# Siggy for Gerar



## Wurger (Apr 10, 2008)

Hi guys,

I've uploaded some projects of Gerar's new siggy.I think he has deserved it for his excellent wooden solid models.What do you think?


----------



## Njaco (Apr 10, 2008)

I really like the 4th one down, Wurger! awesome! I'm still working on my program but I'm getting there!


----------



## Hunter368 (Apr 10, 2008)

Kinda cool wood look to it. Nice as always.


----------



## Wurger (Apr 10, 2008)

THX guys  .I have prepared some more variants of this.For instance these below.I hope Gerar will enjoy these and choose one of them.


----------



## Thorlifter (Apr 10, 2008)

Damn Wurger. Those are fantastic! I like the top one of the 1st bunch and the top one of the 2nd bunch.


----------



## Catch22 (Apr 10, 2008)

Thorlifter said:


> Damn Wurger. Those are fantastic! I like the top one of the 1st bunch and the top one of the 2nd bunch.



My prefrences are the same. Very cool Wurger!


----------



## A4K (Apr 11, 2008)

I like the fifth one of the top bunch the most. Great work again, Wojtek!


----------



## Wurger (Apr 11, 2008)

THX guys. Here two other projects.


----------



## Heinz (Apr 13, 2008)

Wow fantastic work Wojtek 

You are very thoughtful!


----------



## Wurger (Apr 14, 2008)

THX Alex.


----------



## ScOoTeR1992 (Apr 22, 2008)

woah man very cool i reckon it will be very hard for him to chose one


----------



## Wurger (Apr 22, 2008)

I hope , not.


----------



## Wurger (Aug 18, 2008)

Hi Gerar,

Here you are a Zip file with all siggies I have made for you.Download this file and unzip.Choose the one you like the most and upload here or somewhere in the forum .You can start here in the section your own thread with them for that purpose..And then set the pic as your siggy.Enjoy.

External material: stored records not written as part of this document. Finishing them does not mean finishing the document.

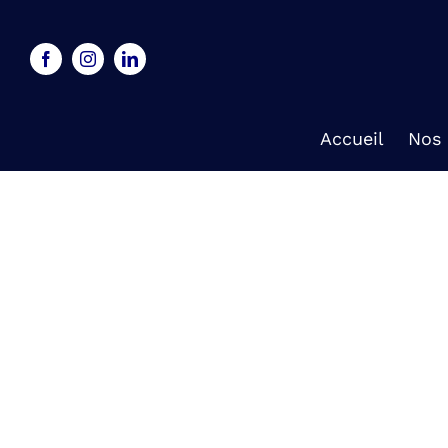
Skip
to
content
Accueil
Nos 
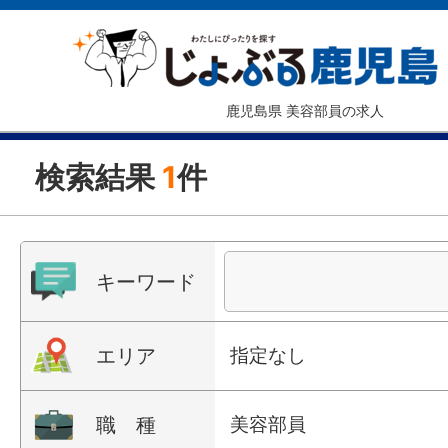
鹿児島県 美容部員の求人
検索結果
1
件
キーワード
エリア
指定なし
職 種
美容部員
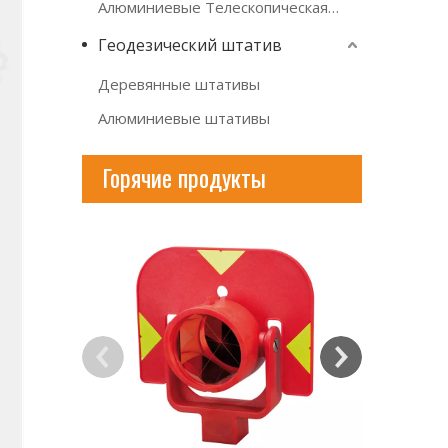
Алюминиевые Телескопическая рейка
Геодезический штатив
Деревянные штативы
Алюминиевые штативы
Горячие продукты
AKZ16 Шв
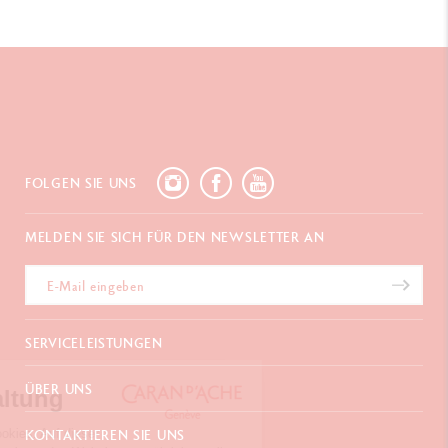
FOLGEN SIE UNS
MELDEN SIE SICH FÜR DEN NEWSLETTER AN
SERVICELEISTUNGEN
E-Geschenkgutschein
ÜBER UNS
Cookies-Verwaltung
Zahlungen
Versand und Lieferung
Häufig gestellte Fragen
Unser Website verwendet Cookies. Auf dieser
KONTAKTIEREN SIE UNS
Retouren
La Maison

BTW You can look at the thread.It was started for you.


----------



## ccheese (Aug 18, 2008)

Thorlifter said:


> Damn Wurger. Those are fantastic! I like the top one of the 1st bunch and the top one of the 2nd bunch.



Me too !!

Charles


----------



## Heinz (Aug 27, 2008)

So has Gerar used one these fabolous sigs?


----------



## Lucky13 (Aug 28, 2008)

Where's Gerar and A4K btw?


----------



## Heinz (Aug 28, 2008)

A4k is busy with work last time I spoke with Evan.


----------



## Wurger (Aug 28, 2008)

Gerar is here on the forum quite seldom.I have sent him a couple e-mails about his siggies but no reply so far.That's way I have set myself the siggy for him.I hope he will be glad.

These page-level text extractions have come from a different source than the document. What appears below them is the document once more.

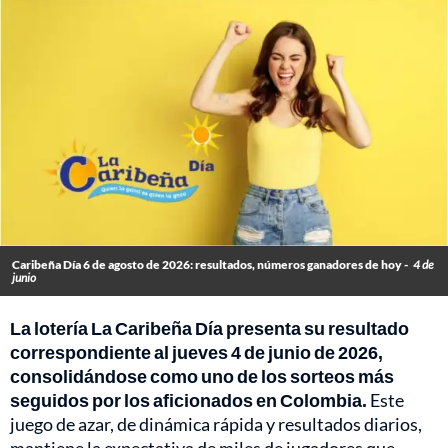
Caribeña Día 6 de agosto de 2026: resultados, números ganadores de hoy -
4 de
junio
La lotería La Caribeña Día presenta su resultado
correspondiente al jueves 4 de junio de 2026,
consolidándose como uno de los sorteos más
seguidos por los aficionados en Colombia.
Este
juego de azar, de dinámica rápida y resultados diarios,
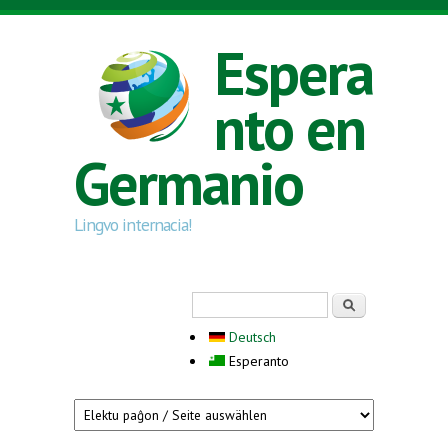
Skip to main content
Espera
nto en
Germanio
Lingvo internacia!
Search form
Serĉi
Deutsch
Esperanto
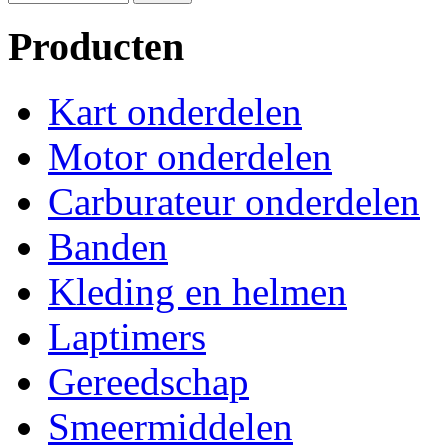
Producten
Kart onderdelen
Motor onderdelen
Carburateur onderdelen
Banden
Kleding en helmen
Laptimers
Gereedschap
Smeermiddelen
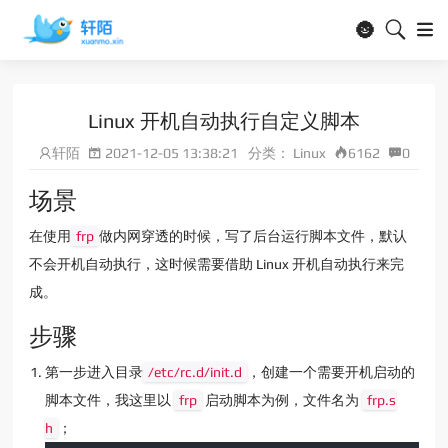
🌚
Linux 开机自动执行自定义脚本
轩陌
2021-12-05 13:38:21
分类：
Linux
6162
0
场景
在使用
frp
做内网穿透的时候，写了后台运行脚本文件，默认
不会开机自动执行，这时候需要借助 Linux 开机自动执行来完
成。
步骤
第一步进入目录
/etc/rc.d/init.d
，创建一个需要开机启动的
脚本文件，我这里以
frp
启动脚本为例，文件名为
frp.s
h
；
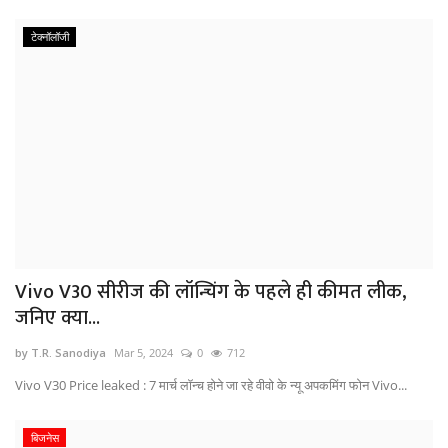
टेक्नॉलॉजी
Vivo V30 सीरीज की लॉन्चिंग के पहले ही कीमत लीक,
जनिए क्या...
by T.R. Sanodiya
Mar 5, 2024
0
712
Vivo V30 Price leaked : 7 मार्च लॉन्च होने जा रहे वीवो के न्यू अपकमिंग फोन Vivo...
बिजनेस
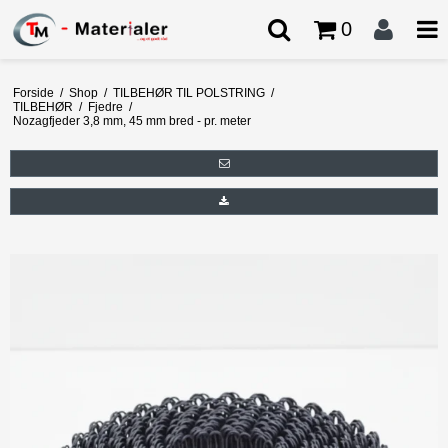
0
Forside
/
Shop
/
TILBEHØR TIL POLSTRING
/
TILBEHØR
/
Fjedre
/
Nozagfjeder 3,8 mm, 45 mm bred - pr. meter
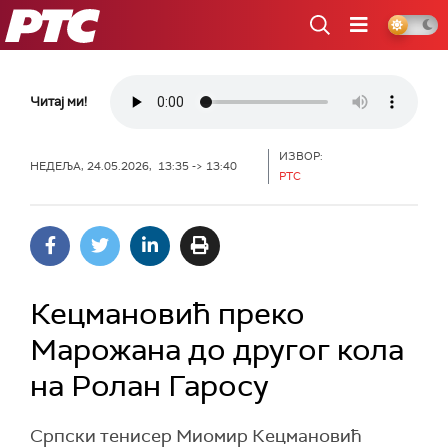
РТС
Читај ми!
ИЗВОР:
НЕДЕЉА, 24.05.2026, 13:35 -> 13:40
РТС
Кецмановић преко
Марожана до другог кола
на Ролан Гаросу
Српски тенисер Миомир Кецмановић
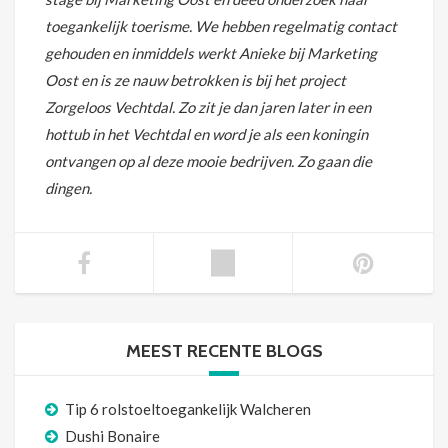
toegankelijk toerisme. We hebben regelmatig contact
gehouden en inmiddels werkt Anieke bij Marketing
Oost en is ze nauw betrokken is bij het project
Zorgeloos Vechtdal. Zo zit je dan jaren later in een
hottub in het Vechtdal en word je als een koningin
ontvangen op al deze mooie bedrijven. Zo gaan die
dingen.
MEEST RECENTE BLOGS
Tip 6 rolstoeltoegankelijk Walcheren
Dushi Bonaire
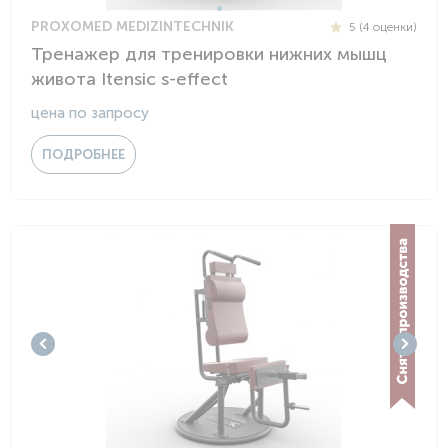
PROXOMED MEDIZINTECHNIK
5 (4 оценки)
Тренажер для тренировки нижних мышц
живота Itensic s-effect
цена по запросу
ПОДРОБНЕЕ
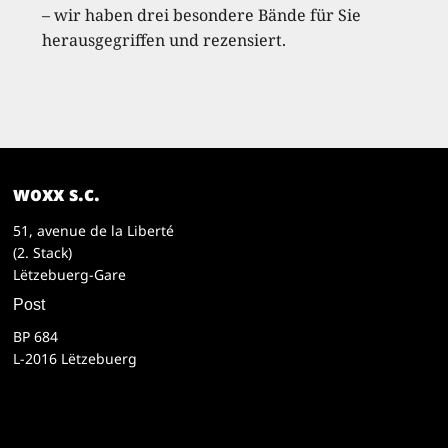
– wir haben drei besondere Bände für Sie
herausgegriffen und rezensiert.
woxx s.c.
51, avenue de la Liberté
(2. Stack)
Lëtzebuerg-Gare
Post
BP 684
L-2016 Lëtzebuerg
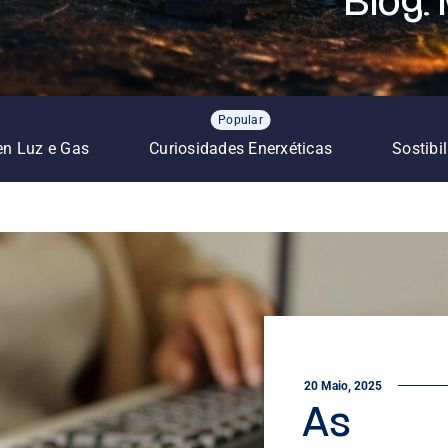
Blog:
Popular
en Luz e Gas
Curiosidades Enerxéticas
Sostibi
20 Maio, 2025
As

Evan hasn't sent me any e-mails recently, so I guess he is very busy at work like Heinz said.


----------



## Thorlifter (Sep 1, 2008)

A4K is still around. He was online a couple days ago according to his profile stats.

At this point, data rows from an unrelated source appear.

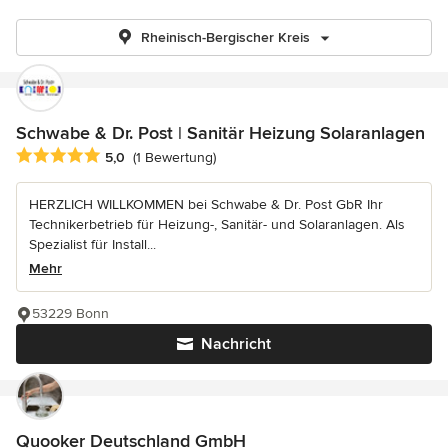
Rheinisch-Bergischer Kreis
Schwabe & Dr. Post | Sanitär Heizung Solaranlagen
Durchschnittliche Bewertung: 5 von 5 Sternen
5,0
(1 Bewertung)
HERZLICH WILLKOMMEN bei Schwabe & Dr. Post GbR Ihr
Technikerbetrieb für Heizung-, Sanitär- und Solaranlagen. Als
Spezialist für Install...
Mehr
53229 Bonn
Nachricht
Quooker Deutschland GmbH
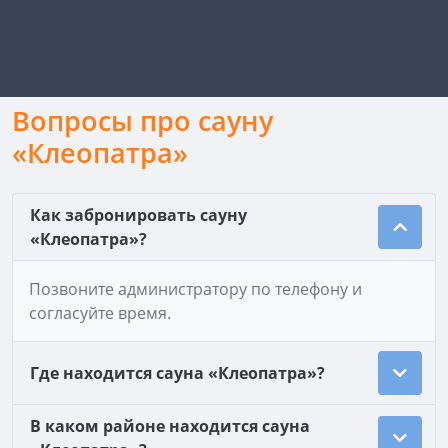
Вопросы про сауну
«Клеопатра»
Как забронировать сауну
«Клеопатра»?
Позвоните администратору по телефону и
согласуйте время.
Где находится сауна «Клеопатра»?
В каком районе находится сауна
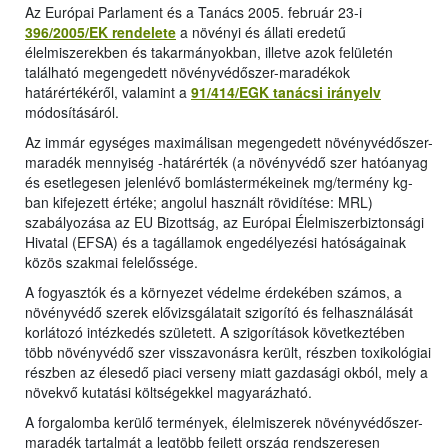
Az Európai Parlament és a Tanács 2005. február 23-i
396/2005/EK rendelete
a növényi és állati eredetű
élelmiszerekben és takarmányokban, illetve azok felületén
található megengedett növényvédőszer-maradékok
határértékéről, valamint a
91/414/EGK tanácsi irányelv
módosításáról.
Az immár egységes maximálisan megengedett növényvédőszer-
maradék mennyiség -határérték (a növényvédő szer hatóanyag
és esetlegesen jelenlévő bomlástermékeinek mg/termény kg-
ban kifejezett értéke; angolul használt rövidítése: MRL)
szabályozása az EU Bizottság, az Európai Élelmiszerbiztonsági
Hivatal (EFSA) és a tagállamok engedélyezési hatóságainak
közös szakmai felelőssége.
A fogyasztók és a környezet védelme érdekében számos, a
növényvédő szerek elővizsgálatait szigorító és felhasználását
korlátozó intézkedés született. A szigorítások következtében
több növényvédő szer visszavonásra került, részben toxikológiai
részben az élesedő piaci verseny miatt gazdasági okból, mely a
növekvő kutatási költségekkel magyarázható.
A forgalomba kerülő termények, élelmiszerek növényvédőszer-
maradék tartalmát a legtöbb fejlett ország rendszeresen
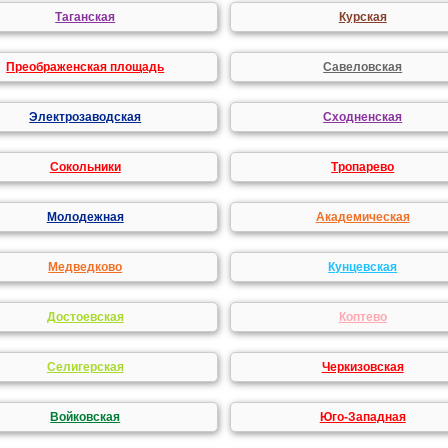
Таганская
Курская
Преображенская площадь
Савеловская
Электрозаводская
Сходненская
Сокольники
Тропарево
Молодежная
Академическая
Медведково
Кунцевская
Достоевская
Коптево
Селигерская
Черкизовская
Войковская
Юго-Западная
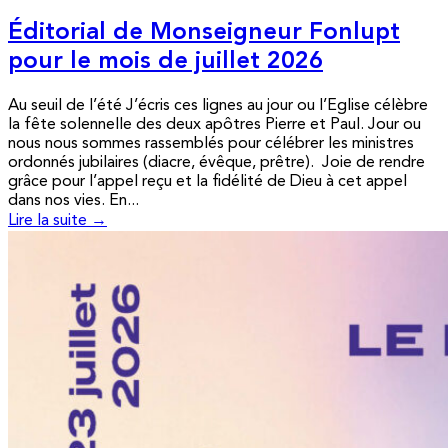
Éditorial de Monseigneur Fonlupt
pour le mois de juillet 2026
Au seuil de l’été J’écris ces lignes au jour ou l’Eglise célèbre
la fête solennelle des deux apôtres Pierre et Paul. Jour ou
nous nous sommes rassemblés pour célébrer les ministres
ordonnés jubilaires (diacre, évêque, prêtre). Joie de rendre
grâce pour l’appel reçu et la fidélité de Dieu à cet appel
dans nos vies. En...
Lire la suite →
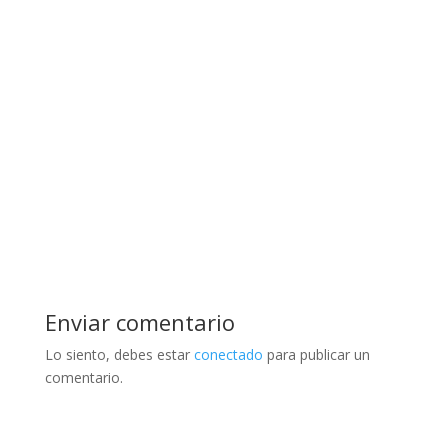
Enviar comentario
Lo siento, debes estar
conectado
para publicar un
comentario.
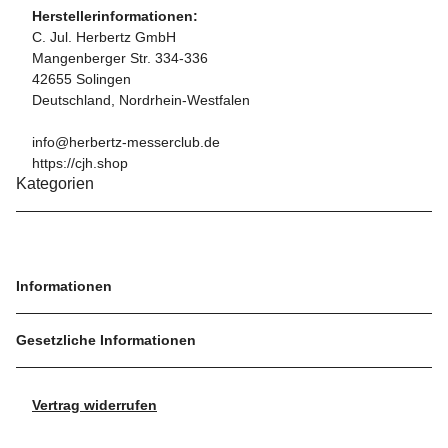
Herstellerinformationen:
C. Jul. Herbertz GmbH
Mangenberger Str. 334-336
42655 Solingen
Deutschland, Nordrhein-Westfalen
info@herbertz-messerclub.de
https://cjh.shop
Kategorien
Informationen
Gesetzliche Informationen
Vertrag widerrufen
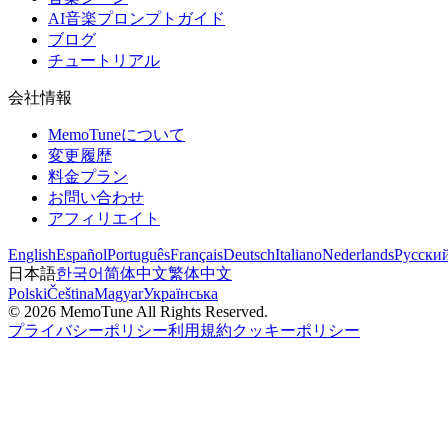
AI音楽プロンプトガイド
ブログ
チュートリアル
会社情報
MemoTuneについて
変更履歴
料金プラン
お問い合わせ
アフィリエイト
English
Español
Português
Français
Deutsch
Italiano
Nederlands
Русски
日本語
한국어
简体中文
繁体中文
Polski
Čeština
Magyar
Українська
©
2026
MemoTune
All Rights Reserved.
プライバシーポリシー
利用規約
クッキーポリシー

Gerar hasn't been on in a couple weeks. I hope he is just busy and will be back soon.


----------



## Heinz (Sep 1, 2008)

Ya A4k sent me a PM and hes doing well.


----------



## Lucky13 (Sep 1, 2008)

Give them my very best the next time....


----------



## B-17engineer (Sep 1, 2008)

WOW great job Wurger!


----------



## Flyboy2 (Sep 1, 2008)

Hey what programs do you use for stuff like that. I think its about time i made myself one of those


----------



## Marcel (Sep 1, 2008)

I use Paintshop pro, but the best is Adobe photoshop. It should be as I discovered it costs about 10 times Painshop Pro (800 euro's vs 60 Euro's)


----------



## Gnomey (Sep 1, 2008)

What Marcel says. There are enough people around on here now that will (try to) make you one if you provide the details.


----------



## Wurger (Sep 2, 2008)

I agree with Gnomey.
Personally, I use Photoshop.


----------



## Flyboy2 (Sep 2, 2008)

Ok i'll see what i can get...
I may be back on this thread soon though asking for assistance :]


----------



## Wurger (Sep 2, 2008)

No problem.


----------



## Gnomey (Sep 3, 2008)

Yep, we'll be watching


----------



## fly boy (Sep 10, 2008)

should make a froum where we post siggys for all of us and make it a sticky


----------